Surface	Location	Header Actions	Inspect Affordance (List/Table)	Row Actions (max 2 visible)	Bulk Actions (grouped)	Empty-State CTA(s)	View Header Actions	Create/Edit Save+Cancel	Audit log?	Notes / Exemptions
Workspace Overview Page	Existing admin panel /admin home	None required beyond existing page chrome	KPI cards and bounded lists link to canonical destinations	Quick actions such as Choose Tenant and Open Operations	None	Exactly one CTA per empty section, tailored to the section	None required	N/A	No new audit event	This is a view-style overview page.

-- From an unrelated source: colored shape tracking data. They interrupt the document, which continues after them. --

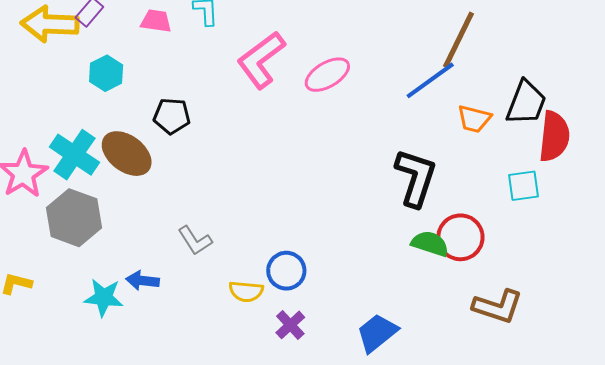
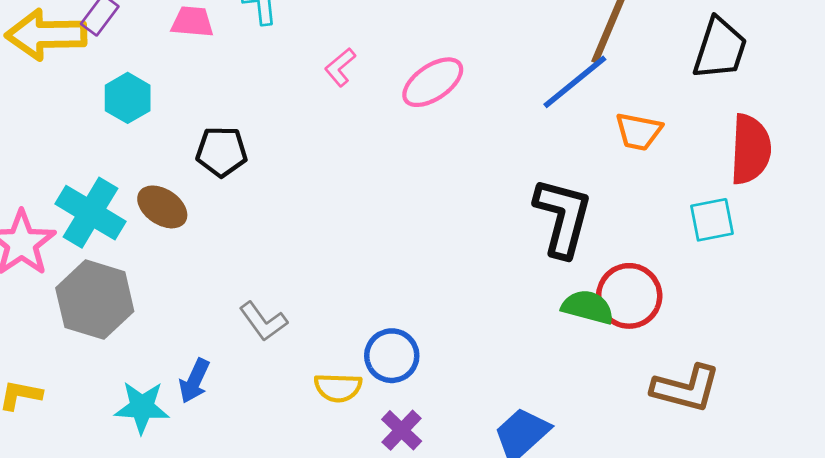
pink L-shape: (261, 60) -> (340, 67), size x0.5
black trapezoid: (526, 103) -> (720, 49), moved
brown ellipse: (127, 154) -> (162, 207), size x0.7
blue arrow: (143, 281) -> (194, 381), turned -68

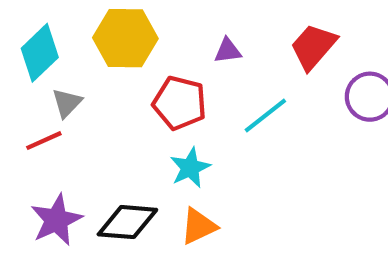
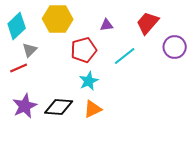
red pentagon: (180, 103) -> (84, 50), turned -30

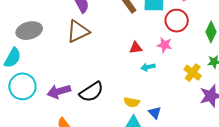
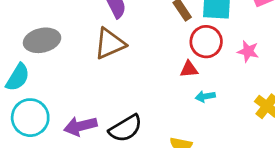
red circle: (177, 21) -> (206, 42), moved
pink star: (165, 45) -> (248, 51), moved

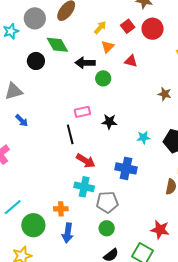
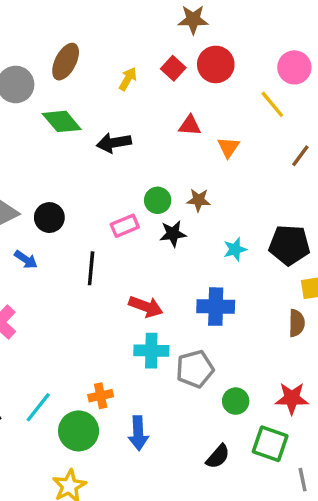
orange triangle: (108, 47) -> (228, 147), moved
black circle: (36, 61) -> (49, 218), moved
green circle: (103, 78) -> (158, 200), moved
brown star: (165, 94) -> (199, 200), moved
black line: (70, 134) -> (91, 268), moved, turned 30
orange cross: (61, 209) -> (101, 396), moved
green circle: (107, 228) -> (236, 401), moved

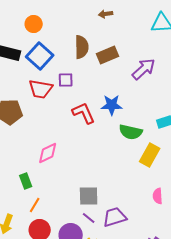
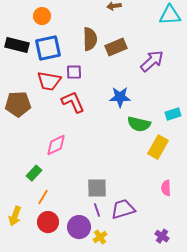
blue square: (40, 56) -> (48, 48), turned 36
red L-shape: (84, 113) -> (73, 102), moved
green rectangle: (26, 181) -> (34, 173), turned 63
purple line: (89, 218) -> (97, 210), turned 32

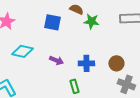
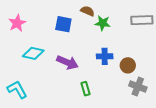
purple arrow: (56, 60) -> (67, 62), size x1.5
blue cross: (86, 63) -> (105, 56), moved

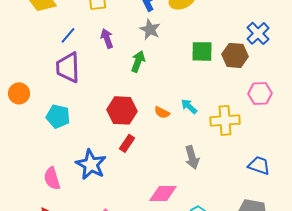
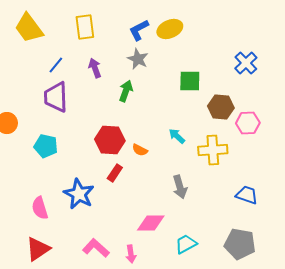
brown hexagon: (235, 55) -> (221, 107), moved
orange semicircle: (162, 112) -> (140, 150), moved

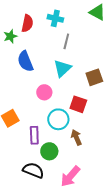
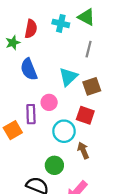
green triangle: (97, 12) -> (86, 17), moved
gray line: (66, 41) -> (89, 49), moved
brown square: (94, 77) -> (92, 86), moved
purple rectangle: (34, 135) -> (31, 114), moved

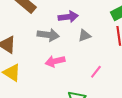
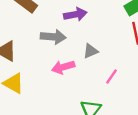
gray triangle: (84, 36) -> (91, 51), moved

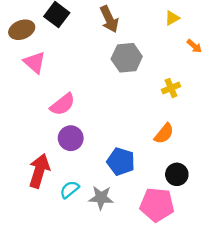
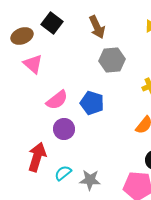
blue pentagon: (121, 162) -> (92, 103), moved

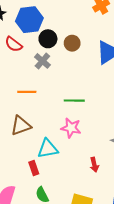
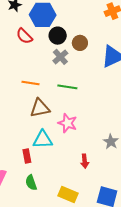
gray cross: (42, 61) -> (60, 57), moved
green line: (74, 101) -> (67, 87), moved
brown triangle: (21, 126) -> (40, 108), moved

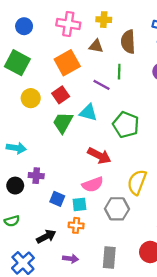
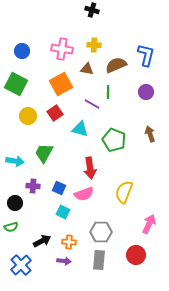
brown semicircle: (128, 42) -> (116, 65), turned 70
green trapezoid: (63, 122) -> (44, 153), moved
red arrow: (99, 156) -> (90, 168), turned 55
black circle: (15, 186) -> (15, 203), moved
blue square: (57, 199) -> (59, 188), moved
cyan square: (79, 204) -> (63, 212), moved, turned 32
gray hexagon: (117, 209) -> (101, 232), moved
orange cross: (76, 225) -> (69, 242), moved

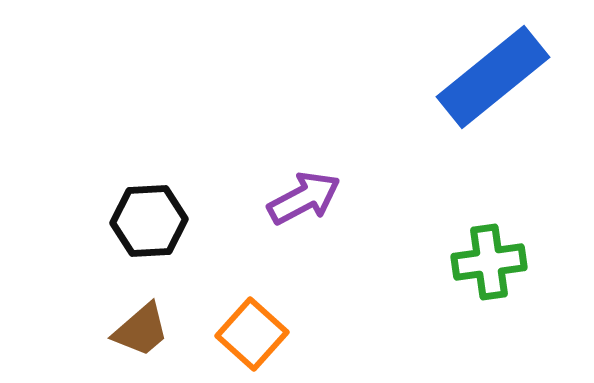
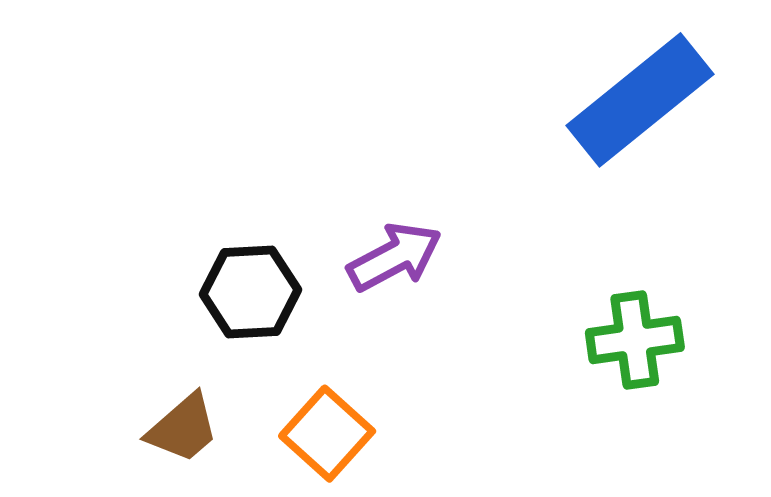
black hexagon: (149, 221) -> (250, 292), moved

It introduces no destructive action and no inline mutation.
Admin Panel Navigation	Existing admin panel primary navigation and brand logo	None	Primary Overview nav item and brand-logo home affordance	None	None	N/A	N/A	N/A	No	Navigation semantics change only: the canonical home becomes workspace overview.
Workspace Management Shortcut	Workspace overview quick actions	Manage Workspaces only when authorized	Linked action only	None	None	Manage Workspaces may serve as the single CTA for relevant empty states when permitted	None	N/A	Existing destination rules apply	The action remains distinct from Switch Workspace and must not appear for unauthorized users.

Key Entities

• Workspace Overview Surface: The canonical workspace-level home that communicates current workspace identity, top signals, and next actions without requiring a selected tenant.
• Workspace Summary Metric: A capability-safe aggregate that summarizes permitted workspace-wide information such as tenant count, active operations, or alerts.
• Workspace Attention Item: A bounded urgent item surfaced on the workspace home, ordered by recency or severity and linked to its canonical destination.
• Workspace Quick Action: A workspace-scoped shortcut to an existing flow such as choosing a tenant, opening operations, switching workspace, or managing workspaces when authorized.

Success Criteria

Measurable Outcomes

• SC-129-01 Stable home semantics: In acceptance testing, 100% of standard admin entry paths with a selected workspace resolve to the workspace overview instead of a tenant dashboard.
• SC-129-02 Workspace selection continuity: In acceptance testing, 100% of direct /admin visits without an established workspace context continue to the canonical workspace selection flow.
• SC-129-03 Tenantless usability: Users with a selected workspace and no selected tenant can successfully reach at least one valid next action from the workspace home without encountering a forced tenant redirect.
• SC-129-04 Authorization safety: In negative authorization tests, unauthorized users see zero unauthorized counts, links, or actions on the workspace home.
• SC-129-05 Low-data resilience: In empty-data test scenarios, the workspace home still renders a complete page with intentional empty states and at least one valid next step.
• SC-129-06 Query discipline: All overview list surfaces are capped to bounded result sizes, and no uncontrolled polling is introduced by default.